Fact Check: Cutting Deficits a Total of $4 Trillion: Mr. Obama said his budget plan would reduce deficits by $4 trillion over ten years. Jackie Calmes reported that the President's claim is true, but depends on what gets counted as deficit reduction:
Some nonpartisan groups dispute this claim. Yet while Mr. Obama still uses the $4 trillion figure on the campaign trail, his current budget updates it to $5.3 trillion through 2022, reflecting compounding savings in later years.
The difference is mainly in what Mr. Obama counts as deficit reduction. He counts: $1.7 trillion in savings from budget compromises with Congressional Republicans in 2011; more than $1.4 trillion from the expiration of Bush-era tax rates on high incomes and $480 billion from other revenue-raising tax provisions; $597 billion in savings from Medicare, Medicaid, farm subsidies and other so-called entitlement spending programs; $848 billion in savings from the winding down of the Iraq and Afghanistan wars; and $800 billion from reduced interest payments on a smaller federal debt. (Some of this money goes to additional job-creation measures.)..But, all sides agree, it is not enough to right the nation's fiscal imbalance.. 
There are other facts from the debate that can be checked, but I believe that the President pretty much stuck to the facts while Mr.
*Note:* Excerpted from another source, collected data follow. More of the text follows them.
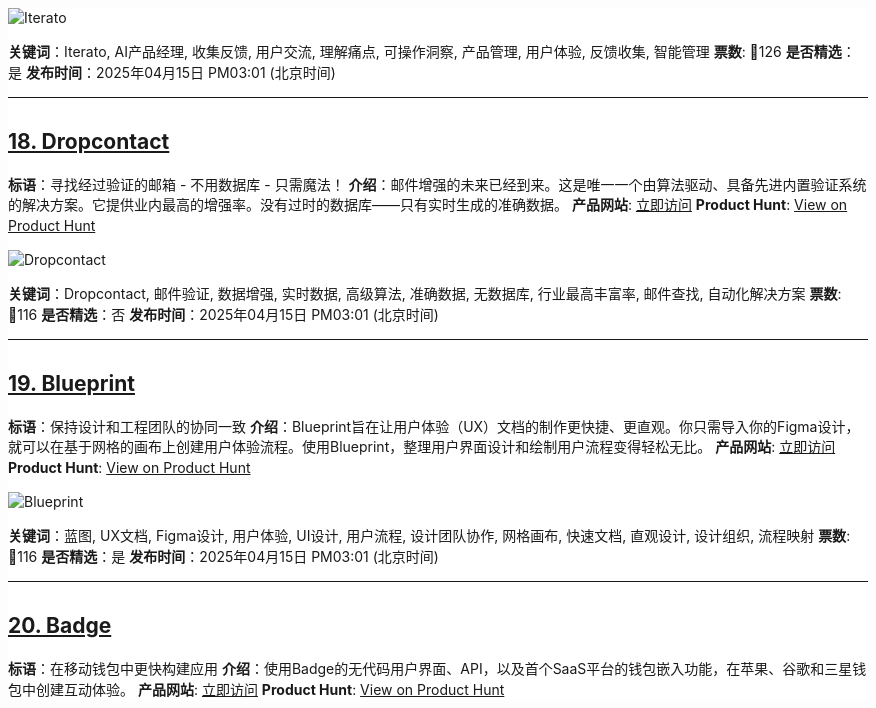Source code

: ![Iterato](https://ph-files.imgix.net/540b2f5b-38ef-4a38-b567-9c9bfd228aa0.jpeg?auto=format)

**关键词**：Iterato, AI产品经理, 收集反馈, 用户交流, 理解痛点, 可操作洞察, 产品管理, 用户体验, 反馈收集, 智能管理
**票数**: 🔺126
**是否精选**：是
**发布时间**：2025年04月15日 PM03:01 (北京时间)

---

## [18. Dropcontact](https://www.producthunt.com/posts/dropcontact-3?utm_campaign=producthunt-api&utm_medium=api-v2&utm_source=Application%3A+decohack+%28ID%3A+172745%29)
**标语**：寻找经过验证的邮箱 - 不用数据库 - 只需魔法！
**介绍**：邮件增强的未来已经到来。这是唯一一个由算法驱动、具备先进内置验证系统的解决方案。它提供业内最高的增强率。没有过时的数据库——只有实时生成的准确数据。
**产品网站**: [立即访问](https://www.producthunt.com/r/JXK6CM3WHRHS26?utm_campaign=producthunt-api&utm_medium=api-v2&utm_source=Application%3A+decohack+%28ID%3A+172745%29)
**Product Hunt**: [View on Product Hunt](https://www.producthunt.com/posts/dropcontact-3?utm_campaign=producthunt-api&utm_medium=api-v2&utm_source=Application%3A+decohack+%28ID%3A+172745%29)

![Dropcontact](https://ph-files.imgix.net/2e10f298-09a9-4004-a33d-d0692043851a.png?auto=format)

**关键词**：Dropcontact, 邮件验证, 数据增强, 实时数据, 高级算法, 准确数据, 无数据库, 行业最高丰富率, 邮件查找, 自动化解决方案
**票数**: 🔺116
**是否精选**：否
**发布时间**：2025年04月15日 PM03:01 (北京时间)

---

## [19. Blueprint](https://www.producthunt.com/posts/blueprint-3486f9e6-14e2-4c23-a9f4-c42b0d26b257?utm_campaign=producthunt-api&utm_medium=api-v2&utm_source=Application%3A+decohack+%28ID%3A+172745%29)
**标语**：保持设计和工程团队的协同一致
**介绍**：Blueprint旨在让用户体验（UX）文档的制作更快捷、更直观。你只需导入你的Figma设计，就可以在基于网格的画布上创建用户体验流程。使用Blueprint，整理用户界面设计和绘制用户流程变得轻松无比。
**产品网站**: [立即访问](https://www.producthunt.com/r/7DPKHFR32HMJP5?utm_campaign=producthunt-api&utm_medium=api-v2&utm_source=Application%3A+decohack+%28ID%3A+172745%29)
**Product Hunt**: [View on Product Hunt](https://www.producthunt.com/posts/blueprint-3486f9e6-14e2-4c23-a9f4-c42b0d26b257?utm_campaign=producthunt-api&utm_medium=api-v2&utm_source=Application%3A+decohack+%28ID%3A+172745%29)

![Blueprint](https://ph-files.imgix.net/821366bf-deae-498a-b401-c49d9b6d3cea.png?auto=format)

**关键词**：蓝图, UX文档, Figma设计, 用户体验, UI设计, 用户流程, 设计团队协作, 网格画布, 快速文档, 直观设计, 设计组织, 流程映射
**票数**: 🔺116
**是否精选**：是
**发布时间**：2025年04月15日 PM03:01 (北京时间)

---

## [20. Badge](https://www.producthunt.com/posts/badge?utm_campaign=producthunt-api&utm_medium=api-v2&utm_source=Application%3A+decohack+%28ID%3A+172745%29)
**标语**：在移动钱包中更快构建应用
**介绍**：使用Badge的无代码用户界面、API，以及首个SaaS平台的钱包嵌入功能，在苹果、谷歌和三星钱包中创建互动体验。
**产品网站**: [立即访问](https://www.producthunt.com/r/HK3M3RWBI67QEO?utm_campaign=producthunt-api&utm_medium=api-v2&utm_source=Application%3A+decohack+%28ID%3A+172745%29)
**Product Hunt**: [View on Product Hunt](https://www.producthunt.com/posts/badge?utm_campaign=producthunt-api&utm_medium=api-v2&utm_source=Application%3A+decohack+%28ID%3A+172745%29)
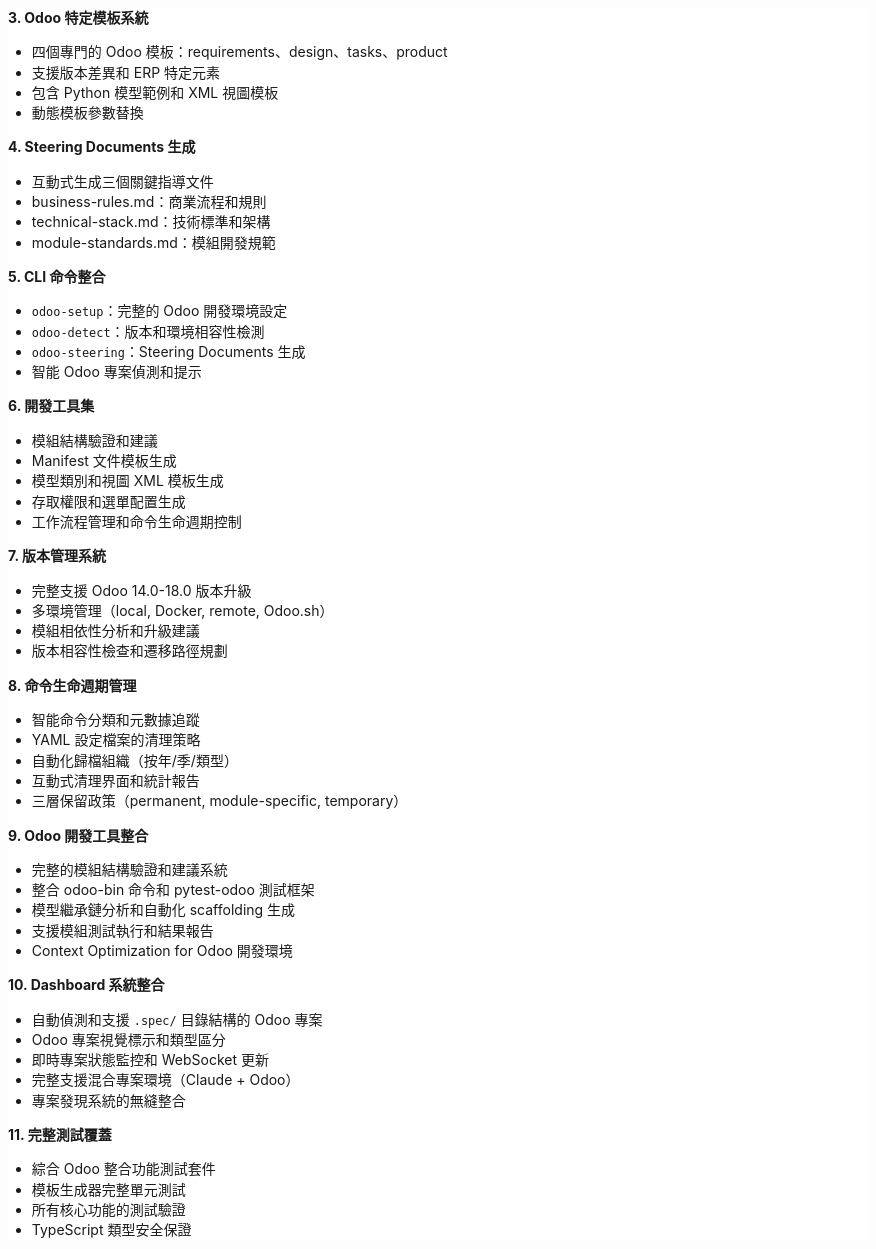 **3. Odoo 特定模板系統**
- 四個專門的 Odoo 模板：requirements、design、tasks、product
- 支援版本差異和 ERP 特定元素
- 包含 Python 模型範例和 XML 視圖模板
- 動態模板參數替換

**4. Steering Documents 生成**
- 互動式生成三個關鍵指導文件
- business-rules.md：商業流程和規則
- technical-stack.md：技術標準和架構
- module-standards.md：模組開發規範

**5. CLI 命令整合**
- `odoo-setup`：完整的 Odoo 開發環境設定
- `odoo-detect`：版本和環境相容性檢測
- `odoo-steering`：Steering Documents 生成
- 智能 Odoo 專案偵測和提示

**6. 開發工具集**
- 模組結構驗證和建議
- Manifest 文件模板生成
- 模型類別和視圖 XML 模板生成
- 存取權限和選單配置生成
- 工作流程管理和命令生命週期控制

**7. 版本管理系統**
- 完整支援 Odoo 14.0-18.0 版本升級
- 多環境管理（local, Docker, remote, Odoo.sh）
- 模組相依性分析和升級建議
- 版本相容性檢查和遷移路徑規劃

**8. 命令生命週期管理**
- 智能命令分類和元數據追蹤
- YAML 設定檔案的清理策略
- 自動化歸檔組織（按年/季/類型）
- 互動式清理界面和統計報告
- 三層保留政策（permanent, module-specific, temporary）

**9. Odoo 開發工具整合**
- 完整的模組結構驗證和建議系統
- 整合 odoo-bin 命令和 pytest-odoo 測試框架
- 模型繼承鏈分析和自動化 scaffolding 生成
- 支援模組測試執行和結果報告
- Context Optimization for Odoo 開發環境

**10. Dashboard 系統整合**
- 自動偵測和支援 `.spec/` 目錄結構的 Odoo 專案
- Odoo 專案視覺標示和類型區分
- 即時專案狀態監控和 WebSocket 更新
- 完整支援混合專案環境（Claude + Odoo）
- 專案發現系統的無縫整合

**11. 完整測試覆蓋**
- 綜合 Odoo 整合功能測試套件
- 模板生成器完整單元測試
- 所有核心功能的測試驗證
- TypeScript 類型安全保證

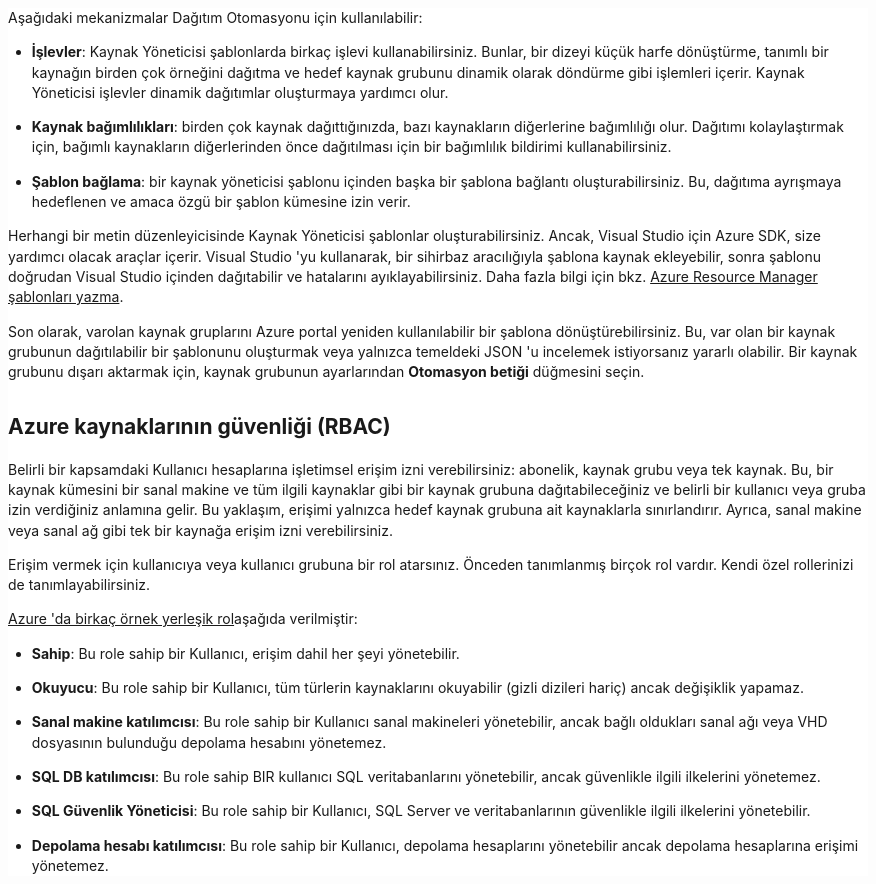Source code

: Aşağıdaki mekanizmalar Dağıtım Otomasyonu için kullanılabilir:

- **İşlevler**: Kaynak Yöneticisi şablonlarda birkaç işlevi kullanabilirsiniz. Bunlar, bir dizeyi küçük harfe dönüştürme, tanımlı bir kaynağın birden çok örneğini dağıtma ve hedef kaynak grubunu dinamik olarak döndürme gibi işlemleri içerir. Kaynak Yöneticisi işlevler dinamik dağıtımlar oluşturmaya yardımcı olur.

- **Kaynak bağımlılıkları**: birden çok kaynak dağıttığınızda, bazı kaynakların diğerlerine bağımlılığı olur. Dağıtımı kolaylaştırmak için, bağımlı kaynakların diğerlerinden önce dağıtılması için bir bağımlılık bildirimi kullanabilirsiniz.

- **Şablon bağlama**: bir kaynak yöneticisi şablonu içinden başka bir şablona bağlantı oluşturabilirsiniz. Bu, dağıtıma ayrışmaya hedeflenen ve amaca özgü bir şablon kümesine izin verir.

Herhangi bir metin düzenleyicisinde Kaynak Yöneticisi şablonlar oluşturabilirsiniz. Ancak, Visual Studio için Azure SDK, size yardımcı olacak araçlar içerir. Visual Studio 'yu kullanarak, bir sihirbaz aracılığıyla şablona kaynak ekleyebilir, sonra şablonu doğrudan Visual Studio içinden dağıtabilir ve hatalarını ayıklayabilirsiniz. Daha fazla bilgi için bkz. [Azure Resource Manager şablonları yazma](../../resource-group-authoring-templates.md).

Son olarak, varolan kaynak gruplarını Azure portal yeniden kullanılabilir bir şablona dönüştürebilirsiniz. Bu, var olan bir kaynak grubunun dağıtılabilir bir şablonunu oluşturmak veya yalnızca temeldeki JSON 'u incelemek istiyorsanız yararlı olabilir. Bir kaynak grubunu dışarı aktarmak için, kaynak grubunun ayarlarından **Otomasyon betiği** düğmesini seçin.

## <a name="security-of-azure-resources-rbac"></a>Azure kaynaklarının güvenliği (RBAC)

Belirli bir kapsamdaki Kullanıcı hesaplarına işletimsel erişim izni verebilirsiniz: abonelik, kaynak grubu veya tek kaynak. Bu, bir kaynak kümesini bir sanal makine ve tüm ilgili kaynaklar gibi bir kaynak grubuna dağıtabileceğiniz ve belirli bir kullanıcı veya gruba izin verdiğiniz anlamına gelir. Bu yaklaşım, erişimi yalnızca hedef kaynak grubuna ait kaynaklarla sınırlandırır. Ayrıca, sanal makine veya sanal ağ gibi tek bir kaynağa erişim izni verebilirsiniz.

Erişim vermek için kullanıcıya veya kullanıcı grubuna bir rol atarsınız. Önceden tanımlanmış birçok rol vardır. Kendi özel rollerinizi de tanımlayabilirsiniz.

[Azure 'da birkaç örnek yerleşik rol](../../role-based-access-control/built-in-roles.md)aşağıda verilmiştir:

- **Sahip**: Bu role sahip bir Kullanıcı, erişim dahil her şeyi yönetebilir.

- **Okuyucu**: Bu role sahip bir Kullanıcı, tüm türlerin kaynaklarını okuyabilir (gizli dizileri hariç) ancak değişiklik yapamaz.

- **Sanal makine katılımcısı**: Bu role sahip bir Kullanıcı sanal makineleri yönetebilir, ancak bağlı oldukları sanal ağı veya VHD dosyasının bulunduğu depolama hesabını yönetemez.

- **SQL DB katılımcısı**: Bu role sahip BIR kullanıcı SQL veritabanlarını yönetebilir, ancak güvenlikle ilgili ilkelerini yönetemez.

- **SQL Güvenlik Yöneticisi**: Bu role sahip bir Kullanıcı, SQL Server ve veritabanlarının güvenlikle ilgili ilkelerini yönetebilir.

- **Depolama hesabı katılımcısı**: Bu role sahip bir Kullanıcı, depolama hesaplarını yönetebilir ancak depolama hesaplarına erişimi yönetemez.
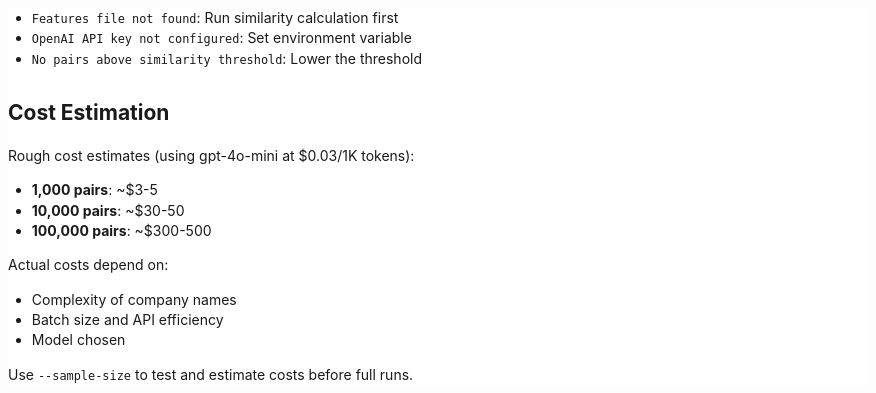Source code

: - `Features file not found`: Run similarity calculation first
- `OpenAI API key not configured`: Set environment variable
- `No pairs above similarity threshold`: Lower the threshold

## Cost Estimation

Rough cost estimates (using gpt-4o-mini at $0.03/1K tokens):

- **1,000 pairs**: ~$3-5
- **10,000 pairs**: ~$30-50  
- **100,000 pairs**: ~$300-500

Actual costs depend on:
- Complexity of company names
- Batch size and API efficiency
- Model chosen

Use `--sample-size` to test and estimate costs before full runs.
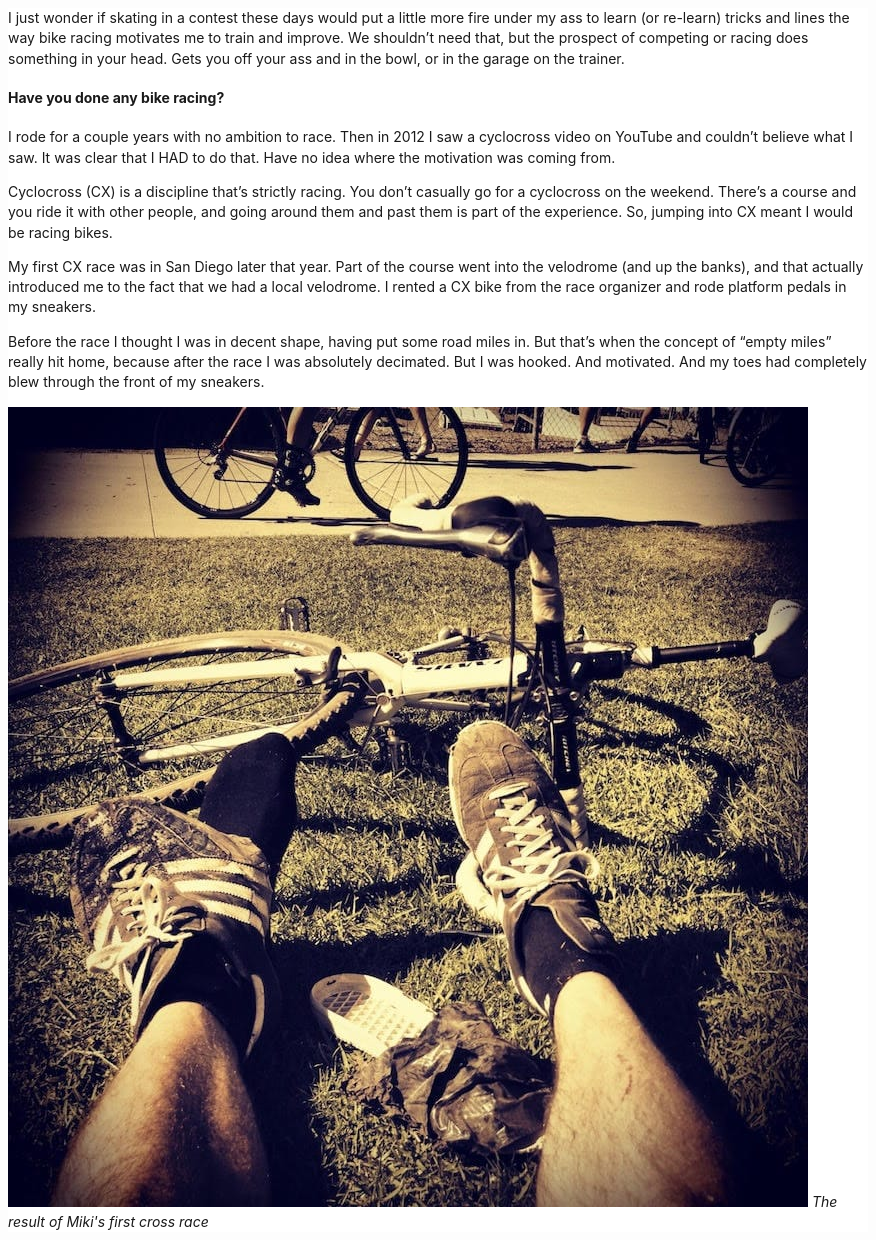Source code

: I just wonder if skating in a contest these days would put a little more fire under my ass to learn (or re-learn) tricks and lines the way bike racing motivates me to train and improve. We shouldn’t need that, but the prospect of competing or racing does something in your head. Gets you off your ass and in the bowl, or in the garage on the trainer.

#### Have you done any bike racing?
I rode for a couple years with no ambition to race. Then in 2012 I saw a cyclocross video on YouTube and couldn’t believe what I saw. It was clear that I HAD to do that. Have no idea where the motivation was coming from.

Cyclocross (CX) is a discipline that’s strictly racing. You don’t casually go for a cyclocross on the weekend. There’s a course and you ride it with other people, and going around them and past them is part of the experience. So, jumping into CX meant I would be racing bikes.

My first CX race was in San Diego later that year. Part of the course went into the velodrome (and up the banks), and that actually introduced me to the fact that we had a local velodrome. I rented a CX bike from the race organizer and rode platform pedals in my sneakers.

Before the race I thought I was in decent shape, having put some road miles in. But that’s when the concept of “empty miles” really hit home, because after the race I was absolutely decimated. But I was hooked. And motivated. And my toes had completely blew through the front of my sneakers.

![Giro Shoes](/images/miki-vuckovich/first-crossrace.jpg)
_The result of Miki's first cross race_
Romney consistently made untrue assertions and refused to supply details on critical matters, except of course for his determination to cut funding for PBS and make Big Bird on Sesame Street depend on commercials to survive. 

Apart from ephemeral style points, I think voters were more interested in who told the truth. At least I hope so. That President Obama was more of a truth-teller that Mr. Romney in last night's debate is one of the reasons why I plan to vote Democratic. 

I invite you to review the facts and point out where if I have misstated them, but don't send anything that doesn't include your sources.


- Milo 


3 comments:

A n J said...

Heaven help us if a President is elected because he is a better liar.

Milo Thornberry said...

This from Art:

Tried 4 times to leave a comment on the blog, but never could get the run together letters of the code word correct.

Anyway, I mentioned someplace else as well that we are in big trouble if we elect a President because he is a better liar. Romney has been shown again and again to lie about anything with great ease and aplomb. The scary part is a lot of people believe him outright.

Milo Thornberry said...

I think Romney is using what is known in logic as "Proof by assertion."

Wikipedia says sometimes "proof by assertion" informally referred to as proof by repeated assertion. It is a logical fallacy in which a proposition is repeatedly restated regardless of contradiction. Sometimes this may be repeated until challenges dry up, at which point it is asserted as fact due to its not being contradicted. In other cases its repetition may be cited as evidence of its truth.(http://en.wikipedia.org/wiki/Proof_by_assertion)

I share Art's worry about how a lot of people believe Romney without qualification, but I also believe that there are people who do care about what is true and what is false. I hope those folks stand up.